Excerpted text

· · ·

December 16, 2010
1979: Cowboys Come From Behind, Deny Redskins a Playoff Berth
The December 16, 1979 season finale between the arch-rival Dallas Cowboys and Washington Redskins at Texas Stadium had postseason ramifications for both teams. Both had 10-5 records, but due to the convoluted nature of the NFL’s tiebreaker system, the Cowboys were assured a playoff spot whatever the result, while Washington would clinch the NFC East title with a win but could conceivably be denied a playoff spot with a defeat.
The Cowboys, under Head Coach Tom Landry, had lost three defensive stalwarts before the season began when DT Jethro Pugh retired, DE Ed “Too Tall” Jones quit to pursue a boxing career (he returned in 1980), and SS Charlie Waters went down for the year with a knee injury in the preseason. That still left DT Randy White, DE Harvey Martin, MLB Bob Breunig, and FS Cliff Harris as a nucleus, and the offense, with QB Roger Staubach (pictured above), RB Tony Dorsett, wide receivers Tony Hill and Drew Pearson, was proficient. Dallas roared out to a 7-1 start, but then lost four of five games in a tumultuous period during which Landry cut LB Thomas “Hollywood” Henderson from the team for lack of effort. They had won their two most recent contests.
Washington, coached by Jack Pardee, had a ground-oriented offense led by RB John Riggins, but could pass effectively, too, with QB Joe Theismann ranking as the NFL’s second best passer (behind Staubach). Neal Olkewicz and Brad Dusek were the main components of an outstanding group of linebackers, and the defensive backfield that featured free safety Mark Murphy, strong safety Ken Houston, and cornerbacks Lamar Parrish and Joe Lavender was among the best.
The Redskins had beaten Dallas in Washington four weeks earlier, and had angered the Cowboys when they kicked a field goal with an 11-point lead and nine seconds remaining to play. Coach Pardee insisted that it was because of the possibility that point differential might play a part in determining a playoff berth (he proved to be on target), but many Dallas players saw it as the Redskins rubbing the loss in their faces.
However, it seemed as though Washington was well on its way to a division title when the Redskins opened up a 17-0 lead in the second quarter, helped along by Dallas turnovers. In the opening period, following a fumble by Cowboys RB Ron Springs (who was subbing for the injured Dorsett), Mark Moseley kicked a 24-yard field goal. After Dusek recovered a fumble by Dallas RB Robert Newhouse, Theismann hit WR Danny Buggs on a pass play that covered 39 yards and three plays later ran around end for a one-yard touchdown. Early in the second quarter, Theismann capped a seven play drive by tossing a pass to RB Benny Malone that covered 55 yards for a TD.
But the Cowboys fought back as, first, Springs scored from a yard out. Then Staubach, facing a third-and-20 situation, capped an 85-yard drive with less than ten seconds remaining in the half by throwing a touchdown pass to RB Preston Pearson that covered 26 yards. Washington’s lead was cut to 17-14 at the intermission.

· · ·

Supplied data

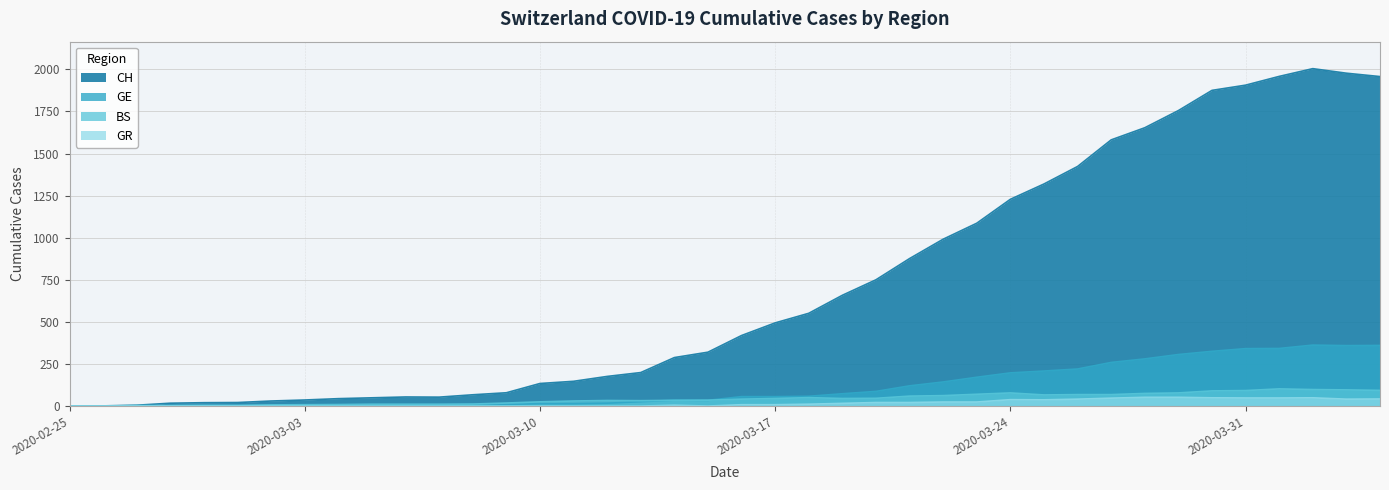

How many positive values does the GR series have?

21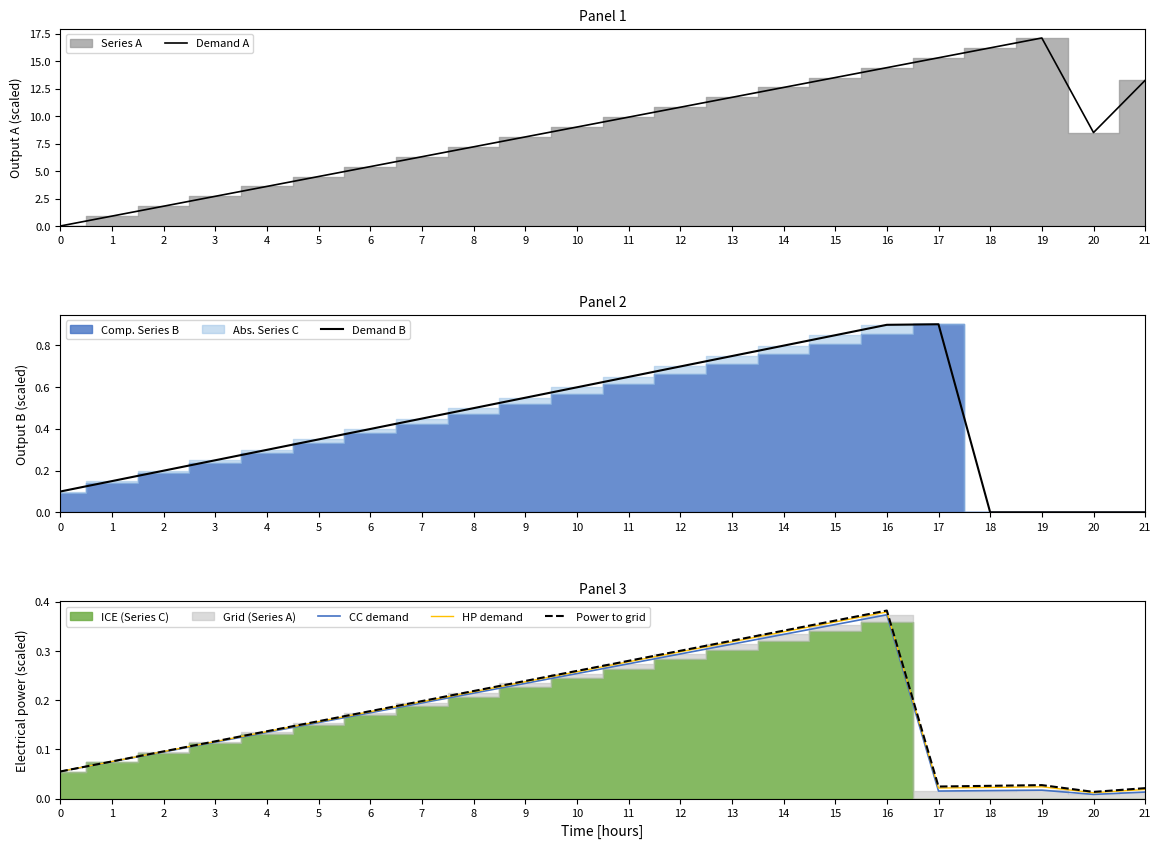

Where is Power to grid nearest to the value 0?

20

· · ·

Assignment
Render this sentence from the 1979 game report in Spanish: "Washington’s lead was cut to 17-14 at the intermission." Rely only on the 1979 game report, not on the listing.

Exercise answer
La ventaja de Washington se redujo a 17-14 en el descanso.